1. Boil a kettle with water and pour it over an appropriate amount of rice
noodles to cover. When they're soft, drain them. If they get sticky, rinse
and drain again.
2. Drain tofu. This is my method: Cut tofu in half so that it's not so
thick. Put it back together and put it between two plates. Top the plates
with something heavy like a can of beans or a bottle of juice. After five
minutes, drain out the liquid and turn the plates over and repeat with the
pressing one more minute. Drain again. You're done!
3. Cube tofu, not too small or it's obnoxious to fry. Heat up a frypan with
canola oil and fry the tofu in there. The cubes should get golden brown and
crispy on several sides.
4. Meanwhile, wash the broccoli stalk thoroughly. Cut off the head from the
stalk. Quarter the stalk lengthwise and then shorten into 2-inch sticks.
Separate large florets and halve them. The leaves are edible too and good
for you.
5. Bring a pot with a steamer basket and 2 inches water to a rolling boil.

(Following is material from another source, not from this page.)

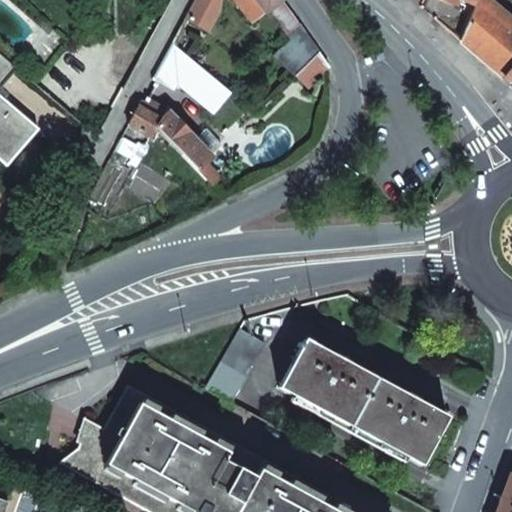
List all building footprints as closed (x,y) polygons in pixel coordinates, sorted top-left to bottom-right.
[(274,57),(295,77),(318,54),(279,0),(193,0),(184,18),(208,31),(218,11),(218,0),(232,0),(236,4),(238,5),(241,5),(242,5),(245,5),(251,0),(254,0),(264,13),(269,10),(291,40),(274,57)] [(238,5),(236,4),(251,24),(264,13),(254,0),(251,0),(245,5),(242,5),(241,5),(238,5)] [(476,0),(474,5),(460,41),(503,79),(511,67),(511,19),(488,0),(476,0)] [(213,111),(229,92),(170,43),(151,78),(169,93),(177,82),(213,111)] [(0,88),(16,68),(0,54),(0,163),(4,167),(37,128),(0,96),(0,88)] [(307,89),(324,74),(329,69),(318,54),(295,77),(307,89)] [(511,67),(503,79),(511,87),(511,67)] [(181,156),(209,186),(219,178),(204,162),(210,157),(209,156),(194,140),(165,109),(164,111),(147,98),(140,108),(161,119),(155,129),(181,156)] [(137,106),(127,124),(150,137),(151,137),(155,129),(161,119),(140,108),(137,106)] [(205,128),(194,140),(209,156),(221,145),(205,128)] [(151,137),(150,137),(138,155),(162,170),(169,174),(181,156),(155,129),(151,137)] [(166,179),(169,174),(162,170),(159,175),(166,179)] [(231,402),(265,344),(239,329),(205,388),(231,402)] [(421,466),(446,417),(304,340),(277,388),(421,466)] [(335,511),(325,507),(331,496),(128,384),(103,430),(87,421),(78,448),(67,456),(62,465),(148,511),(335,511)] [(506,484),(495,511),(511,511),(511,475),(510,475),(506,484)]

Add the broccoli and cover. Cook exactly 5 minutes. Drain the broccoli.
6. Mix about 1 Tablespoon mirin and 1 Tablespoon soy sauce. Pour over the
tofu. Cook liquid off, tossing the cubes until they are well coated.
7. Put it all together: Mix noodles with peanut sauce. Top with broccoli and
tofu cubes, serve hot.

In other words: steam broccoli, press and fry tofu cubes, mix with mirin and
shoyu, and put on top of softened rice noodles mixed with leftover
sauce/pesto. Not very complicated when you get right down to it!